Sandbox Revelations

By orDover

The only paradox [of theory of relativity] is the one between the reality that we think is true when we were little kids and the one we find out is true when we take relativity class. I think that it makes sense that the human mind can’t discover all the truth there is out there to know simply through the interaction with the sand in the playground. - Dr. Pamela L. Gay

One of the most popular form of evidence for God is the Argument from Design. To put it simply, it’s the argument people make when they say, “When I look at the world – the beauty of a sunset and the miracle of a newborn baby – I see design. I see order and purpose. Someone must be behind that, someone powerful and loving. There must be a Creator.” The argument was written by William Paley in his 1802 work Natural Theology. He suggested that any person coming across an object of complexity, like a discarded watch, would automatically assume that its order and intricacy necessitates a creator. He expands his analogy from a watch found on the ground to the natural world in its entirety.

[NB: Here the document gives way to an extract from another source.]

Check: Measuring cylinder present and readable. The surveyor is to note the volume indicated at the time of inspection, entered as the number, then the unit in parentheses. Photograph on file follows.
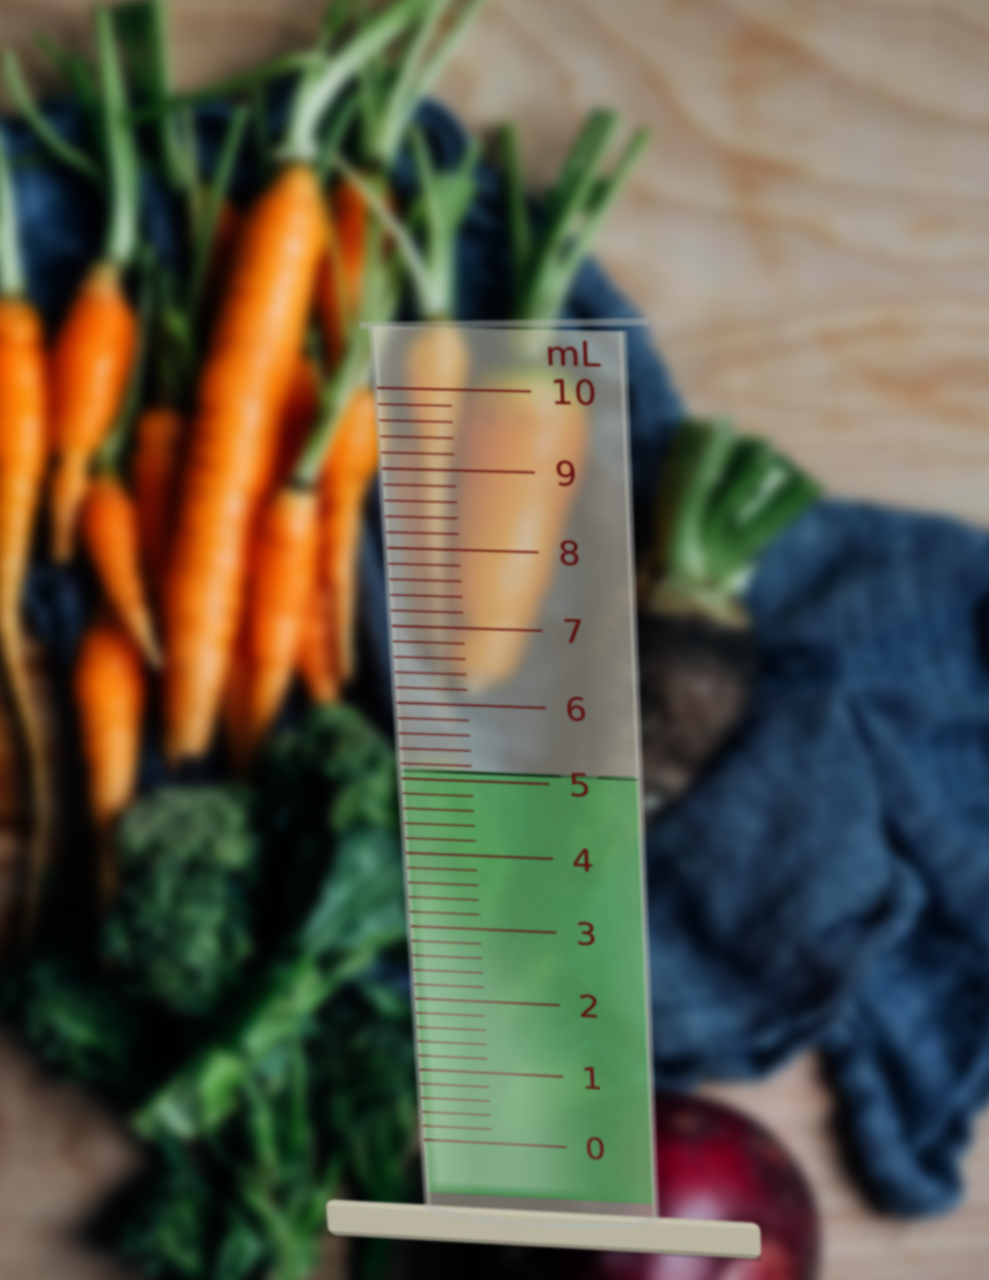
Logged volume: 5.1 (mL)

Paley and others who favor this argument are encouraging simplistic, intuitive thinking.  Our brains, ever so fond of finding patterns and assigning meaning, look at the natural world and see, based on childlike observations, what we believe to be evidence for order and thus design in the universe. Creationists insist that this deduction is glaringly self-evident. Anyone can simply look out their window and see evidence for God’s existence all around them. A child taking a trip to the local neighborhood park could figure this out.

Because of the obviousness of this revelation through nature, because of the fact that a young child can reach this important conclusion, Creationists are absolutely dumbfound when scientists ask them to believe not in the manifest realization that God created the world as we see it today. Instead they are asked to believe that the universe was created during a great cosmic event tens of billions of years ago, and that all the structure they see has been gradually assembling itself over such a vast amount of time. A child playing in the park could not ever come up with this convoluted Big Bang theory on their own. It is completely counter intuitive and flies in the face of our most basic daily observations and experience. This leads Creationists to believe not only that theories like the Big Bang theory and evolution via natural selection are untrue, but they are completely incredulous that anyone could believe in them at all, because they simply sound so absurd and do not conform to the observations of nature we made while playing in the sandbox.

The situation leads to Creationists like this one writing,

It never ceases to amaze me how intellectually condescending evolutionary naturalists can be.  Keep in mind, these are folks who believe that an indescribably tiny wad of nothingness exploded into a fully functional, structured, and ordered universe of orbiting planets and complex creatures without any supernatural agency involved.

In other words he’s saying, “Materialists are the ones being condescending, but common! They are asking us to believe in the most ridiculous things! They want me to ignore all of these valid observations I’ve been making about nature since I was a child. They want me to ignore the truth of design right in front of my eyes and submit to this crazy theory. It boggles the mind!” Well yes, it does boggle the mind.

Many scientific observations are completely baffling. Take the example of the theory of relativity. When I was taking a descriptive physics course at Berkeley the professor began his lecture on relativity by stating, “The main problem with relativity is overcoming your prejudices…Most of what relativity is is really quite simple, but it goes against what your parents taught you when you were ten and that is why it is hard.” In his textbook he wrote, “Nothing about time is obvious…we know that if two twins are exactly the same age and one travels while the other stays at home, then when they are brought back together, the moving twin will have experienced less time than the other twin!” After explaining that time is dependent on velocity he continues, “It sounds absurd. It goes against intuition. It goes against everything we experience…[as a child] you were trained to watch clocks and to ‘be on time,’ and you finally learned that there is a ‘universal’ time that you can follow.” What we figured out as children, what seemed intuitively true, is actually false. Time is not this monumental fixed entity that ticks away at exactly the same rate all of the time, as the evidence of the physics of relatively attests.

What the lesson of relativity can teach us is that our everyday observations of nature do not always accurately explain it. This is just one reason why the Argument from Design is so flawed. It relies on the sorts of intuitive perceptions that science is constantly rendering bankrupt. The universe is far more complex that it seems, and to truly understand it we need to rely on more than simply “the interaction with the sand in the playground.”

Although the theory of relativity is every bit as counter intuitive as the Big Bang and evolution, I’ve yet to hear of a Christian who denies it for religious reasons. Obviously there are some (less threatening) areas of science where Christians understand that the observations they made as children are not able to accurately explain the physical world. They are swayed by the evidence, even though it contradicts previously held beliefs and personal observations. The evidence for evolution and the big bang is solid, just like the evidence for relativity. It should be more than enough to convince even the most ardent skeptic, and yet there is still active opposition to the theories found in defenses like the Argument from Design. This line of reasoning relies on the faulty supposition that our facile observations of the natural world are enough to explain its workings.

I’m not asking for religious people to give up their belief in God, but when considering the Big Bang and evolution to simply give up their intuitive sandbox revelations and embrace the truth of the evidence, even if it contradicts their personal observations.